▸ WORK REQUIRED:
Given these entries, repeat exactly the lines starting with the one that has "28: (108, 568, 2.65)" and going on through the one that has "63: (103, 382, 2.52)", both included, but none of the pictures.

▸ SUPPLIED MATERIAL:

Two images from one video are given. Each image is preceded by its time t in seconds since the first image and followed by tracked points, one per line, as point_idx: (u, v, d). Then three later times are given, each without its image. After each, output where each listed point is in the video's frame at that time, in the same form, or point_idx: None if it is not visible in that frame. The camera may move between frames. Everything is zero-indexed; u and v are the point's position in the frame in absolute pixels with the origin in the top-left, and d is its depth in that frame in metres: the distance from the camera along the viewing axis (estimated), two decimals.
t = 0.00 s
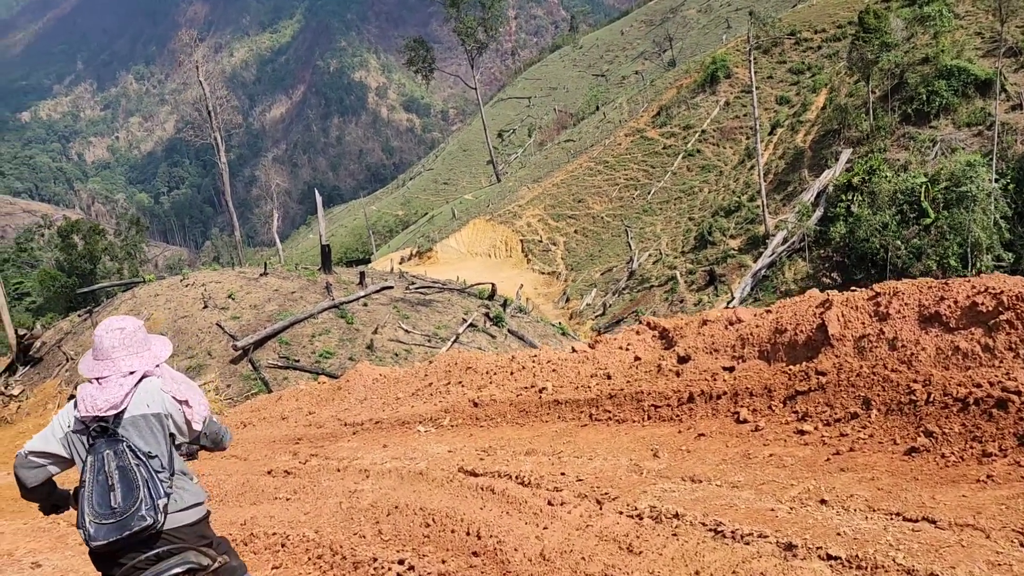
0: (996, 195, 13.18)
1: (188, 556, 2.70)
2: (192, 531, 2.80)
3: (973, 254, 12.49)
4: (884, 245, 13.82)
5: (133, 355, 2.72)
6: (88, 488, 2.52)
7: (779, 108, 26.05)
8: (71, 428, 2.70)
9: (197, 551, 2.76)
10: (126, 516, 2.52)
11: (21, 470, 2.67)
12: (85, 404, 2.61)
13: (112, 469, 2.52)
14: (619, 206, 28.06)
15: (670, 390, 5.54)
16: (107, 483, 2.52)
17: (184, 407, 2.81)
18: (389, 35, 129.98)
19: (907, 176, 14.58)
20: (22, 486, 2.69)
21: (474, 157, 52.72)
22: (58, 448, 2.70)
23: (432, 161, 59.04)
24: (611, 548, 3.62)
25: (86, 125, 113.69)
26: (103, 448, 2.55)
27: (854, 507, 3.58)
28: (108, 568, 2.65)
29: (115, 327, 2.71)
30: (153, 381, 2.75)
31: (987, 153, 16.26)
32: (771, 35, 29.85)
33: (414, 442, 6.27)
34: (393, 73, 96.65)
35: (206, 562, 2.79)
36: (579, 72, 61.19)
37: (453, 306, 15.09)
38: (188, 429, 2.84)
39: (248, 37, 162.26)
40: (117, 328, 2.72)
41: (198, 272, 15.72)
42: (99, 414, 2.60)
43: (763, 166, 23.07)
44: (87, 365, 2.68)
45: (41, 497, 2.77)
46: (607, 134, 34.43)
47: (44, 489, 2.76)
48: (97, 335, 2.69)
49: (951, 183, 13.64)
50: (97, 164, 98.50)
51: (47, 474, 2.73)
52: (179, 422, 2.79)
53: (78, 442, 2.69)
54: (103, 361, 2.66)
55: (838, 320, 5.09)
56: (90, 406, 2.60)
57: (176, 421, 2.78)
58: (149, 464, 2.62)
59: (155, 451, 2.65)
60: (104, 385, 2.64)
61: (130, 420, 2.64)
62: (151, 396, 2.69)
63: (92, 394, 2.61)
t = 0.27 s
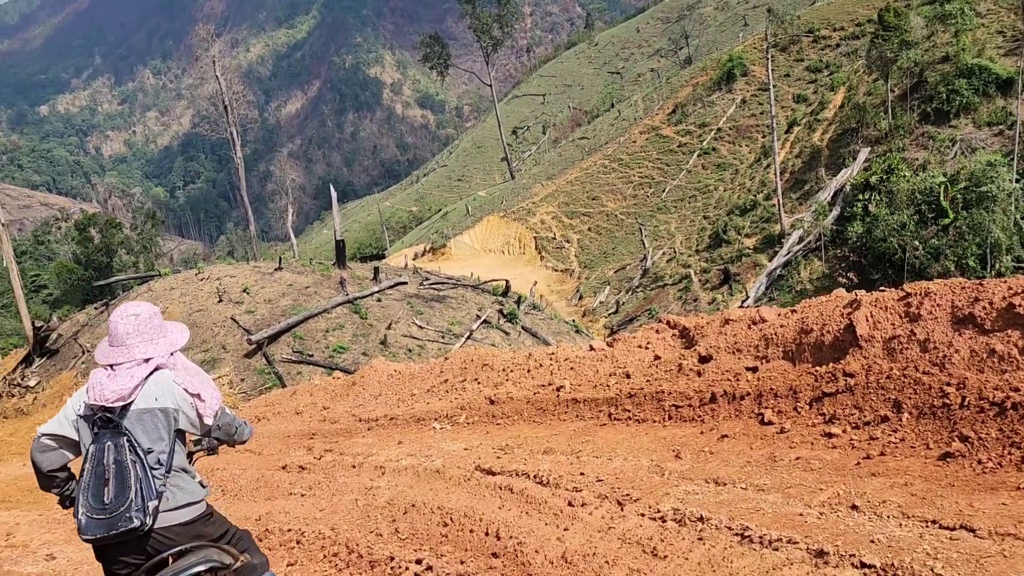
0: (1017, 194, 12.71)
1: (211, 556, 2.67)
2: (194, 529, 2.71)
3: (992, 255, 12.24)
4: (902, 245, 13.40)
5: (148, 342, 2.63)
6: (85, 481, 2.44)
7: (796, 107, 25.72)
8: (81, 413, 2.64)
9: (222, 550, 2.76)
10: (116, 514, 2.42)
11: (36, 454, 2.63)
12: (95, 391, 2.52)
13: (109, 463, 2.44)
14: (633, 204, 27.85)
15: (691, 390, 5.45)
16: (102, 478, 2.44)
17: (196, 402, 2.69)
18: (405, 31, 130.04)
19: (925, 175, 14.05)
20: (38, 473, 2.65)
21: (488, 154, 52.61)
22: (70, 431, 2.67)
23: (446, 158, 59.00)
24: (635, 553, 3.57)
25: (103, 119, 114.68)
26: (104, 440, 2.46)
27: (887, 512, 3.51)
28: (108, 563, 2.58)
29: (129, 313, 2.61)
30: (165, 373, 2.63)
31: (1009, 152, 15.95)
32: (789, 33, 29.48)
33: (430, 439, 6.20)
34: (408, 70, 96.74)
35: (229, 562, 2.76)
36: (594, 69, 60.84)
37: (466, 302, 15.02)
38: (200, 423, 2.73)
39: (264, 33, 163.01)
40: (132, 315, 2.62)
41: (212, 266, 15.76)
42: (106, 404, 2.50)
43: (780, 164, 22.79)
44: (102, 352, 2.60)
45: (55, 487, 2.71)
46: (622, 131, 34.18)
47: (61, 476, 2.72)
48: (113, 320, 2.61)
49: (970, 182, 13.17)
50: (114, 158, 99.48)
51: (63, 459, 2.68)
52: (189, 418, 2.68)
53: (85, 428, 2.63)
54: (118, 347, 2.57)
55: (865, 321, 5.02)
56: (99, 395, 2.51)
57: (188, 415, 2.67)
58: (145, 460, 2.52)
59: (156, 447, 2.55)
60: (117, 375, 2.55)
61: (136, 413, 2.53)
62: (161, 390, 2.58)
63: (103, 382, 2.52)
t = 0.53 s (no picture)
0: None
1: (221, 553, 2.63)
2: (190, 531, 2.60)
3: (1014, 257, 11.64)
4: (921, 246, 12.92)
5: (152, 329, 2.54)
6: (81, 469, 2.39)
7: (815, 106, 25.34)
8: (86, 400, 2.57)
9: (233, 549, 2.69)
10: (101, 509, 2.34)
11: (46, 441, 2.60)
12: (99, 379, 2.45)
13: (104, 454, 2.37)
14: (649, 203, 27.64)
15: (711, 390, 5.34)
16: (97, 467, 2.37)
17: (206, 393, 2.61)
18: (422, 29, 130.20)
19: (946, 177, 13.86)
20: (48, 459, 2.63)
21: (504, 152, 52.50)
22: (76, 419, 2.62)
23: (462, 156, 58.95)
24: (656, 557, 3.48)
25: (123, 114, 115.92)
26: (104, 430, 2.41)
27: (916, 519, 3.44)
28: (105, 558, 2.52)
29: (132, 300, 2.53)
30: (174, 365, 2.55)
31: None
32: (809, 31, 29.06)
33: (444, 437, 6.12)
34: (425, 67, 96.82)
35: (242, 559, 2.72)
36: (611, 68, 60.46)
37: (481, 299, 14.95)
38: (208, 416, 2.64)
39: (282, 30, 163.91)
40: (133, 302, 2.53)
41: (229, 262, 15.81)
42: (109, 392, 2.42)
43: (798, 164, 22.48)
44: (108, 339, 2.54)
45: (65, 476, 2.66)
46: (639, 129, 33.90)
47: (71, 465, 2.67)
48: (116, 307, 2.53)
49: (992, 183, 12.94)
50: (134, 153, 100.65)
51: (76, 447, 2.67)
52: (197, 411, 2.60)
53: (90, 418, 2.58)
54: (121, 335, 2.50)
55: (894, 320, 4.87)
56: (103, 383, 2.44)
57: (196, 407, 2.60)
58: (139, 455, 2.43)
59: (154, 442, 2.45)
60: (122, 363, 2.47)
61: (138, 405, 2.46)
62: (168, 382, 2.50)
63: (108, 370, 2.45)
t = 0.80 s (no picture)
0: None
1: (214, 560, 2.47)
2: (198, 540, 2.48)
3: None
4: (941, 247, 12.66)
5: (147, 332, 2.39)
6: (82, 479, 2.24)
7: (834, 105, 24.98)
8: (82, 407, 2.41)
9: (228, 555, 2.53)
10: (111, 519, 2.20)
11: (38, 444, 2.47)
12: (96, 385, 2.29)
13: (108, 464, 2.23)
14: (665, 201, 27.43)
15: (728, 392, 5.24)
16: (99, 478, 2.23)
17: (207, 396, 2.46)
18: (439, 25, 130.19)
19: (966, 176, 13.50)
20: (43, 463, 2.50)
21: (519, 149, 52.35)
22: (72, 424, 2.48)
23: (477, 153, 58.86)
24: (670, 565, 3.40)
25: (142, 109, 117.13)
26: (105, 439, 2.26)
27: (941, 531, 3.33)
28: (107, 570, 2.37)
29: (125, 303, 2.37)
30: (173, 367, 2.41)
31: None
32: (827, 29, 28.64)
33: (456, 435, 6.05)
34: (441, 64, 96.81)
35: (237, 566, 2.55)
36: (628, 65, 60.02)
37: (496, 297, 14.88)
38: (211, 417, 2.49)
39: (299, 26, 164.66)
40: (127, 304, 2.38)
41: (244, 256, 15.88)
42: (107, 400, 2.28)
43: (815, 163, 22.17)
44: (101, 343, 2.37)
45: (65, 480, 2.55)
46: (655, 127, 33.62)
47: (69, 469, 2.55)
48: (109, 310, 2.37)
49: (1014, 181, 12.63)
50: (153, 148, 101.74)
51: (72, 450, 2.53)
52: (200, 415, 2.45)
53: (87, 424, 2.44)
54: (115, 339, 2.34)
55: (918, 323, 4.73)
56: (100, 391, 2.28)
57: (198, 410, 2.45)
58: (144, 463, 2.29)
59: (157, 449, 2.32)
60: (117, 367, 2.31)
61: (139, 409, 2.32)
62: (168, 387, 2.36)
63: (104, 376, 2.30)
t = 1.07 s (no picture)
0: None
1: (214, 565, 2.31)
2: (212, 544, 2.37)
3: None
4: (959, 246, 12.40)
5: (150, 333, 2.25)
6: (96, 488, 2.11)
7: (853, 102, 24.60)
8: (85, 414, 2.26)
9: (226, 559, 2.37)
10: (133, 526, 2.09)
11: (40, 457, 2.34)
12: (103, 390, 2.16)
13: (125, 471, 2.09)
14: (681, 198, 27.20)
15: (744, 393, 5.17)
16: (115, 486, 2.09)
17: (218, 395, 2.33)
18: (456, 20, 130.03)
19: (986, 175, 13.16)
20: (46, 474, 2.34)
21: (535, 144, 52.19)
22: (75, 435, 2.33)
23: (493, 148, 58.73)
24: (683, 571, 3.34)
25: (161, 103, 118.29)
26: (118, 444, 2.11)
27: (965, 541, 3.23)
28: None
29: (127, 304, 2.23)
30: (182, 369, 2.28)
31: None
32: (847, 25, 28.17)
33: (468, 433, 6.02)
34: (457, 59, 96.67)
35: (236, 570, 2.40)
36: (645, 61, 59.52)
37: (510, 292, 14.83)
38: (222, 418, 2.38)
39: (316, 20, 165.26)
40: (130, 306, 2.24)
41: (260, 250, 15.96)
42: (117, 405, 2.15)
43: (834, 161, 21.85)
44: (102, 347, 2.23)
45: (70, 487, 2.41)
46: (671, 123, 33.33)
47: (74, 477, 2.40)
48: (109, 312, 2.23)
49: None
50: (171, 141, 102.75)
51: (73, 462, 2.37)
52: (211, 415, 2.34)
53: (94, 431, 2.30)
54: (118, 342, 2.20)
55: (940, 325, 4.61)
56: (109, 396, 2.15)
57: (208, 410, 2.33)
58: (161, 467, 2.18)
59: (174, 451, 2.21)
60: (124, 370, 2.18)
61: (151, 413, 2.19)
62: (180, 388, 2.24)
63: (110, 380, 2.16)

▸ WRITTEN REPLY:
28: (108, 568, 2.65)
29: (115, 327, 2.71)
30: (153, 381, 2.75)
31: (987, 153, 16.26)
32: (771, 35, 29.85)
33: (414, 442, 6.27)
34: (393, 73, 96.65)
35: (206, 562, 2.79)
36: (579, 72, 61.19)
37: (453, 306, 15.09)
38: (188, 429, 2.84)
39: (248, 37, 162.26)
40: (117, 328, 2.72)
41: (198, 272, 15.72)
42: (99, 414, 2.60)
43: (763, 166, 23.07)
44: (87, 365, 2.68)
45: (41, 497, 2.77)
46: (607, 134, 34.43)
47: (44, 489, 2.76)
48: (97, 335, 2.69)
49: (951, 183, 13.64)
50: (97, 164, 98.50)
51: (47, 474, 2.73)
52: (179, 422, 2.79)
53: (78, 442, 2.69)
54: (103, 361, 2.66)
55: (838, 320, 5.09)
56: (90, 406, 2.60)
57: (176, 421, 2.78)
58: (149, 464, 2.62)
59: (155, 451, 2.65)
60: (104, 385, 2.64)
61: (130, 420, 2.64)
62: (151, 396, 2.69)
63: (92, 394, 2.61)
t = 0.27 s
0: (1017, 194, 12.71)
1: (211, 556, 2.67)
2: (194, 529, 2.71)
3: (992, 255, 12.24)
4: (902, 245, 13.40)
5: (148, 342, 2.63)
6: (85, 481, 2.44)
7: (796, 107, 25.72)
8: (81, 413, 2.64)
9: (222, 550, 2.76)
10: (116, 514, 2.42)
11: (36, 454, 2.63)
12: (95, 391, 2.52)
13: (109, 463, 2.44)
14: (633, 204, 27.85)
15: (691, 390, 5.45)
16: (102, 478, 2.44)
17: (196, 402, 2.69)
18: (405, 31, 130.04)
19: (925, 175, 14.05)
20: (38, 473, 2.65)
21: (488, 154, 52.61)
22: (70, 431, 2.67)
23: (446, 158, 59.00)
24: (635, 553, 3.57)
25: (103, 119, 114.68)
26: (104, 440, 2.46)
27: (887, 512, 3.51)
28: (108, 563, 2.58)
29: (129, 313, 2.61)
30: (165, 373, 2.63)
31: (1009, 152, 15.95)
32: (789, 33, 29.48)
33: (430, 439, 6.20)
34: (408, 70, 96.74)
35: (229, 562, 2.76)
36: (594, 69, 60.84)
37: (466, 302, 15.02)
38: (200, 423, 2.73)
39: (264, 33, 163.01)
40: (132, 315, 2.62)
41: (212, 266, 15.76)
42: (106, 404, 2.50)
43: (780, 164, 22.79)
44: (102, 352, 2.60)
45: (55, 487, 2.71)
46: (622, 131, 34.18)
47: (61, 476, 2.72)
48: (113, 320, 2.61)
49: (970, 182, 13.17)
50: (114, 158, 99.48)
51: (63, 459, 2.68)
52: (189, 418, 2.68)
53: (85, 428, 2.63)
54: (118, 347, 2.57)
55: (865, 321, 5.02)
56: (99, 395, 2.51)
57: (188, 415, 2.67)
58: (145, 460, 2.52)
59: (156, 447, 2.55)
60: (117, 375, 2.55)
61: (136, 413, 2.53)
62: (161, 390, 2.58)
63: (103, 382, 2.52)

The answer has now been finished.